Whole Foods, despite being a source of decent grass-fed meat and seafood, was already kinda in paleo hot water because of their promotion of a low-fat vegan nutrition plan in store literature and signage. I took this pic in the produce section last month:
Isn't "low fat" and "nutrient dense" an oxymoron? Well, if Whole Foods is the only place you can find good food, I recommend you make a beeline for the meat counter and then hightail out of that place. Do not pass the fruit juice section, do not collect organic low-fat chocolate cookies. And especially skip the hot foods bar. In NYC a good quick cheap meal is hard to come by. On the surface the hot bar looks like a good choice, but look at the ingredient lists and you'll find canola oil and other questionable ingredients in EVERYTHING. Ugh. Why ruin a perfectly good chicken by drenching it in that dreck? It's just WRONG!

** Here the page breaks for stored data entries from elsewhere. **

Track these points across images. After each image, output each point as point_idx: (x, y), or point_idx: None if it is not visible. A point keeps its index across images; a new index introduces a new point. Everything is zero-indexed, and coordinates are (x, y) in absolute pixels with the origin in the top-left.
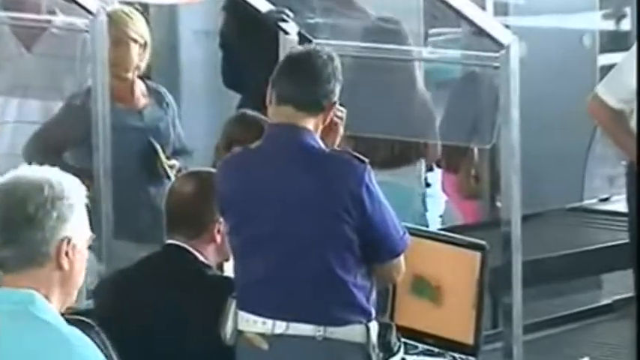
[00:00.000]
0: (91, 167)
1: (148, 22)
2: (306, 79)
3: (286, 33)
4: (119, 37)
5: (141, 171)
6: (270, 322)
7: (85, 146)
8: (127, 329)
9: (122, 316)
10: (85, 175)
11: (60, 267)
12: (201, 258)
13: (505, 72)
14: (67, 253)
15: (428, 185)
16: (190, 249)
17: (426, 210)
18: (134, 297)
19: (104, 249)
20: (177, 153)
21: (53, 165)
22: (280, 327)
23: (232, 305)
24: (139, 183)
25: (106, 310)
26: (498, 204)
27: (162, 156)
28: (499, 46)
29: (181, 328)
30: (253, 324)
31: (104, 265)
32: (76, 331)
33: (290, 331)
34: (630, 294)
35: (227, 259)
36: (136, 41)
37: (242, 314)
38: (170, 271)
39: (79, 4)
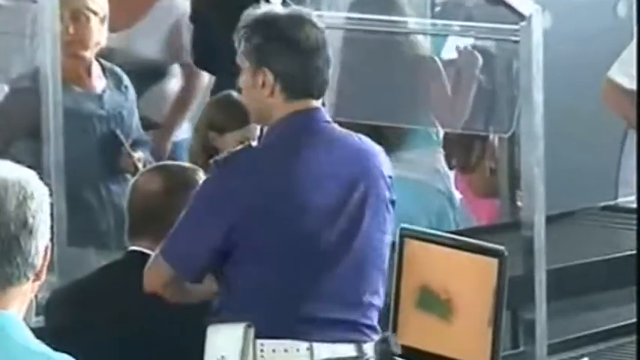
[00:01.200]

Fairway, a major Whole Foods rival, uses olive oil in its hot bar. Thank goodness there is one next to my office.
Prof Loren Cordain announces a new cookbook and a sea change in his email newsletter:
PB: Do you cross-reference any of your other published work in the cookbook?

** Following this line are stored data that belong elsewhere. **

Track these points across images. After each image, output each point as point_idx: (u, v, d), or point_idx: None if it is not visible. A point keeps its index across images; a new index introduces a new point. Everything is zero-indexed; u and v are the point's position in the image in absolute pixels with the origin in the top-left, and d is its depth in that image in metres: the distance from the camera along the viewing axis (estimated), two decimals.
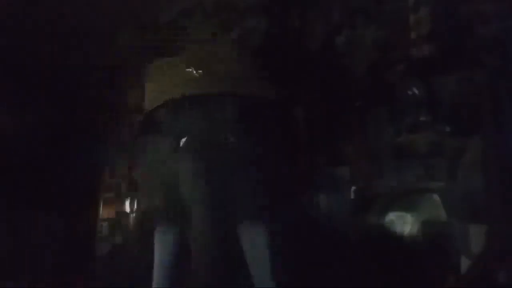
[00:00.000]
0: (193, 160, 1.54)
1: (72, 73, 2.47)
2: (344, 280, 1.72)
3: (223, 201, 1.55)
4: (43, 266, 2.47)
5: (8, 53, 2.31)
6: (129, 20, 2.13)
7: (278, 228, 1.57)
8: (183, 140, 1.56)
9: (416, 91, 1.88)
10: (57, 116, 2.60)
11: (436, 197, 1.80)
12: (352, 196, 1.98)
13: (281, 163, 1.68)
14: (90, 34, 2.25)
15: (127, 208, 2.58)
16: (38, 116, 2.58)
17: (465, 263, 1.69)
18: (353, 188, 1.98)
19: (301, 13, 2.12)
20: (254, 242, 1.55)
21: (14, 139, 2.52)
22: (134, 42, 2.05)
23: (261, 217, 1.56)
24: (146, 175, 1.77)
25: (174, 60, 1.67)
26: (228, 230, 1.56)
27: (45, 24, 2.25)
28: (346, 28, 2.06)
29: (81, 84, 2.55)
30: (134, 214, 2.53)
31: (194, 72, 1.60)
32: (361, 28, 2.03)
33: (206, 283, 1.53)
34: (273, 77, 1.73)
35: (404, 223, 1.85)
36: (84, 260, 2.50)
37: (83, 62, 2.41)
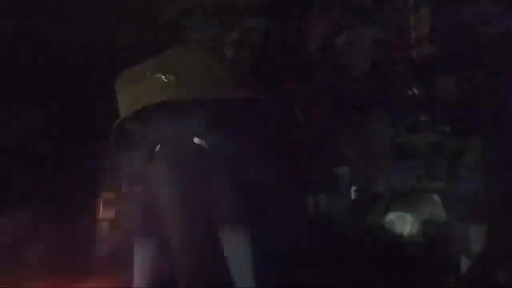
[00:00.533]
0: (169, 168, 1.50)
1: (72, 73, 2.47)
2: (344, 280, 1.72)
3: (202, 207, 1.51)
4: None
5: (8, 53, 2.31)
6: (129, 20, 2.13)
7: (259, 232, 1.53)
8: (157, 148, 1.52)
9: (416, 91, 1.88)
10: (56, 116, 2.60)
11: (436, 197, 1.80)
12: (352, 196, 1.98)
13: (263, 166, 1.64)
14: (90, 34, 2.25)
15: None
16: (38, 116, 2.58)
17: (465, 263, 1.69)
18: (353, 188, 1.98)
19: (301, 13, 2.13)
20: (235, 248, 1.51)
21: (13, 139, 2.52)
22: (134, 42, 2.05)
23: (241, 222, 1.52)
24: (123, 188, 1.74)
25: (144, 68, 1.60)
26: (208, 236, 1.52)
27: (45, 24, 2.25)
28: (346, 28, 2.06)
29: (81, 84, 2.55)
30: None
31: (163, 78, 1.53)
32: (361, 28, 2.04)
33: None
34: (274, 78, 1.72)
35: (404, 223, 1.85)
36: (84, 260, 2.50)
37: (83, 62, 2.41)
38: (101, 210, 2.70)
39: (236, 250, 1.50)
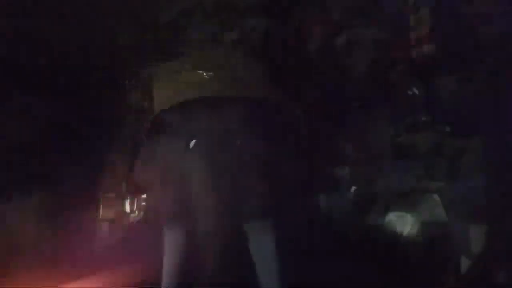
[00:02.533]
0: (202, 161, 1.56)
1: (72, 73, 2.47)
2: (344, 280, 1.72)
3: (231, 201, 1.56)
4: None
5: (8, 53, 2.31)
6: (129, 20, 2.13)
7: (284, 228, 1.57)
8: (193, 141, 1.57)
9: (416, 91, 1.88)
10: (57, 117, 2.60)
11: (436, 197, 1.80)
12: (352, 196, 1.98)
13: (288, 164, 1.68)
14: (90, 34, 2.25)
15: (127, 208, 2.57)
16: (38, 117, 2.58)
17: (465, 263, 1.69)
18: (353, 188, 1.98)
19: (301, 13, 2.12)
20: (261, 242, 1.56)
21: (13, 139, 2.52)
22: (134, 42, 2.05)
23: (268, 218, 1.57)
24: (156, 176, 1.78)
25: (181, 64, 1.68)
26: (235, 230, 1.57)
27: (45, 24, 2.25)
28: (346, 28, 2.06)
29: (81, 84, 2.55)
30: (136, 214, 2.53)
31: (205, 74, 1.61)
32: (361, 28, 2.04)
33: (213, 283, 1.55)
34: (275, 78, 1.74)
35: (404, 223, 1.85)
36: (84, 260, 2.49)
37: (83, 62, 2.41)
38: (101, 209, 2.70)
39: (262, 244, 1.56)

LC: The Paleo Diet Cookbook is consistent with most of the work from my prior three books. However, I have completely updated it based upon the most recent scientific evidence. A couple of key points are different from my first book, The Paleo Diet, which was published in 2002. First, I no longer advocate the use of canola oil, for reasons explained in the book, and I have also taken a softer stand on saturated fats based upon my own article on the topic, published in 2006, and available as a free PDF download from my website. Further, I now advocate coconut and coconut oil consumption.
Sounds like the paleo community is coming closer to a tasty consensus.